Typical symptoms of MS include:
- Muscle weakness and spasms
- Blurred or double vision
- Changes in mood
- Difficulty with thinking clearly
- Loss of control of bladder and bowel function
Muscle weakness and spasms can cause problems with speech, coordination, and balance.
Fortunately, most people with MS do not experience all of these symptoms. The actual symptoms that develop depend on how bad the damage to the nerves is and where in the body it occurs. As the amount of damage increases, the symptoms get worse.
Symptoms usually first develop between the ages of 15 and 45 years. MS is typically diagnosed when a person is in their late twenties or early thirties.
The most common type of MS is relapsing-remitting MS (RRMS). According to the National Multiple Sclerosis Society, around 85 percent of people with MS have this form of the disease.
In RRMS, there are times when symptoms are mild or even absent (remission) and other periods known as relapses when the symptoms become worse.
Over time, as the nerves become more damaged, there may be fewer periods of remission and more severe symptoms. When this happens, RRMS has progressed to secondary progressive MS (SPMS). About half of individuals with RRMS go on to develop SPMS.

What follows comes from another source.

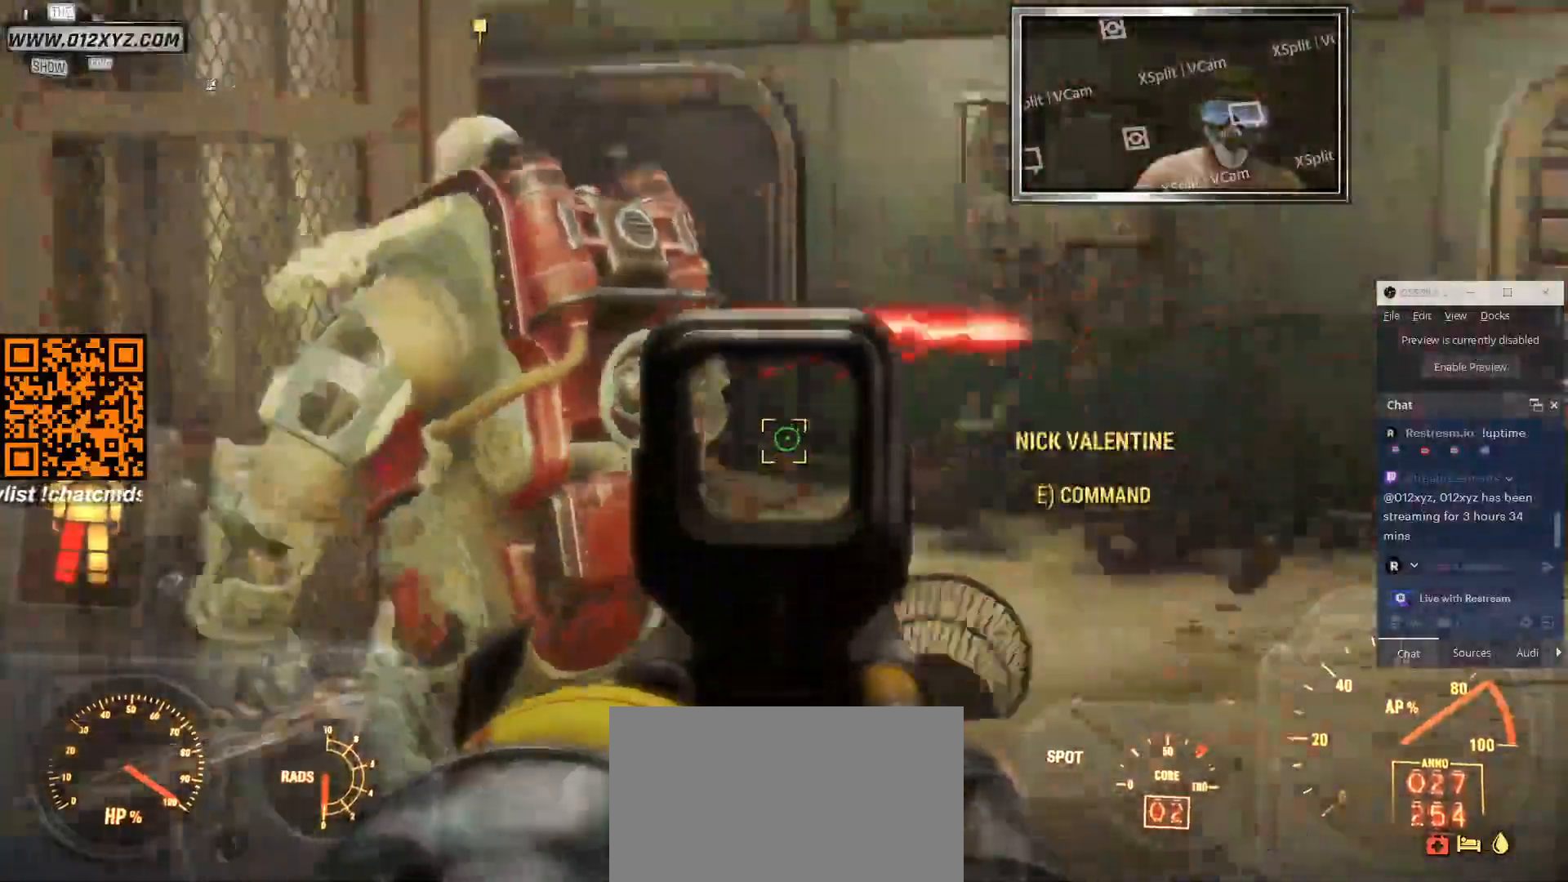
{"keys": ["s"], "mouse": ["right"], "events": [[100, "a", "up"]]}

The least common type of MS is primary progressive MS (PPMS). This form of MS occurs in about 15 percent of people with MS. PPMS is often more debilitating for patients as the symptoms get worse over time instead of occurring as sudden attacks separated by periods with few symptoms.
Experts do not know what causes the immune system to attack the nerve cells in MS.
Experts are still not sure exactly what causes MS. For some unknown reason, the immune system attacks the protective coating of nerve fibers as it does for bacteria or viruses.
Research into MS has shown that levels of the cells responsible for raising an immune response (T cells, B cells, and macrophages) are increased in areas affected by MS.
Other possible causes of MS such as viral infection have also been suggested, but a definitive answer is still to be found.
The risk of developing MS depends on which genes a person is born with and the things that they are exposed to during everyday life.
Women are more likely to develop MS than men. A study published in the BMJ found that average female-to-male ratio for MS was 2.4.
Having an immediate relative with MS may further increase the risk of developing MS. People who have another autoimmune disease such as type 1 diabetes may also be more likely to develop MS than people who do not.
Some studies have shown a link between exposure to the Epstein-Barr or zoster viruses and developing MS. It has even been suggested that exposure to these viruses early in life may protect against autoimmune diseases later in life. It is believed that early exposure to infection allows the body to build up protection against autoimmunity later in life.
The risk of developing MS may be increased by smoking tobacco. The risk may be lowered by exposure to sunlight and increased levels of vitamin D.
There are several treatments for MS, but currently there is no cure.
Medical treatments typically fall into three main categories:
- Drugs that slow down the rate at which the disease worsens and reduces symptom relapses
- Drugs that help to reduce specific MS symptoms
- Drugs that are used to manage the sudden attacks of severe symptoms
In addition, people with MS are often given physiotherapy in the form of exercises and massage to help improve how their muscles work and to relieve pain.
Since MS can affect many different parts of the body, treatment is usually provided by a range of specialist doctors. These specialists can involve neurologists, urologists, physiotherapists, occupational therapists, and psychologists.